Outlook has an important article -- "A Just Wind is Blowing" -- on the recent report recommending, among other things, possible reforms in the Indian military justice system. The article reports, in part:
The committee . . . has stayed true to its brief and made observations that are staggering, coming as they do from top brass wont to exert control. The former faujis—Lt Gen Mukesh Sabharwal, Lt Gen Richard Khare, Maj Gen T. Parshad—and Maj D.P. Singh and [Global Military Justice Reform contributor Maj. (ret)] Navdeep Singh, a lawyer, want an overhaul of a colonial hand-me-down that is downright unfair on soldiers of a modern democracy. Risking the ire of the uniformed frat, which guards its systems with ferocity, they’ve said: “Fairplay and justice cannot be sacrificed at the altar of military discipline.”
They’ve raised questions resisted by the system so far: How impartial is the military justice system? And how insulated is it from command influence? Making a case for far-reaching changes in the dispensation of military justice, the committee says, “Gone are the days when defence establishments could invoke the veil of confidentiality or fear psychosis in all matters in the name of national security. This is understandable in operational and strategic matters, but cannot be allowed to impact administrative, personnel, pensionary issues.”
Military trials have often been challenged in courts on the ground that they lack in independence and are under the influence of the convening authorities. Superior military authorities even have the power to revise the sentences or findings of courts martial. The committee found that, in the military justice system, there was no clear separation of the powers of the executive and the judiciary. No wonder when these verdicts are challenged in higher, civilian courts, they have often resulted in strictures.

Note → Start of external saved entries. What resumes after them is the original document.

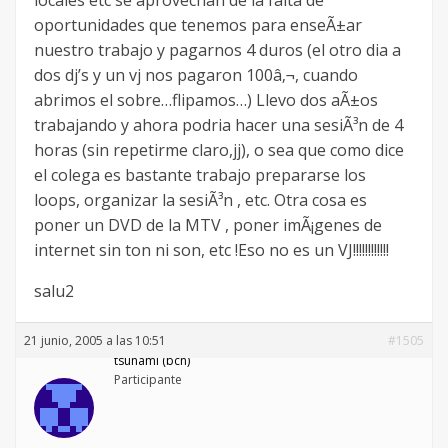
oportunidades que tenemos para enseÃ±ar
nuestro trabajo y pagarnos 4 duros (el otro dia a
dos dj’s y un vj nos pagaron 100â‚¬, cuando
abrimos el sobre…flipamos…) Llevo dos aÃ±os
trabajando y ahora podria hacer una sesiÃ³n de 4
horas (sin repetirme claro,jj), o sea que como dice
el colega es bastante trabajo prepararse los
loops, organizar la sesiÃ³n , etc. Otra cosa es
poner un DVD de la MTV , poner imÃ¡genes de
internet sin ton ni son, etc !Eso no es un VJ!!!!!!!!!!!!
salu2
21 junio, 2005 a las 10:51
#1505
tsunami (bcn)
Participante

Progressive democracies like the US and Canada have already created impartial, independent military justice systems, but in India, as the committee noted, “all main organs of a court martial continue to be subordinates of the convening authority, which puts a doubt on their impartiality” and “visible and invisible strings of the military justice system are intertwined with the chain of command”. Agreeing on the need for reforms, former army chief Gen V.P. Malik says, “As our society and systems evolve, old rules and laws are amended. Our military laws are archaic, the structures and procedures should become more impartial. But it has to be done with care, without affecting discipline.”
One major suggestion from the committee is that, in all three services, the presiding officer and others on a court martial should be from a formation outside the influence of the convening authority. It also says a standing court martial system with suitable infrastructure must be created at two or three military stations under all commands so as to do away with the ad hoc courts martial convened in remote military locations.Things can move slowly in India (as in any democracy) -- it took decades before suggestions for an Armed Forces Tribunal came to fruition. The report that has been submitted is a very good sign, but the country's leadership has to take ownership of the reform issue and take the necessary next steps. Overhauling the military justice system and shedding pre-Independence features that Britain herself has abandoned is long overdue. A truly fresh start may be asking a lot, but India has the opportunity if it chooses to accept the report's challenge.
Meanwhile, tension continues to mount as U.S. military justice mavens anxiously await the release of the first report of the Pentagon's Military Justice Review Group. Will it be under the tree on Christmas? How profound will its recommended changes be?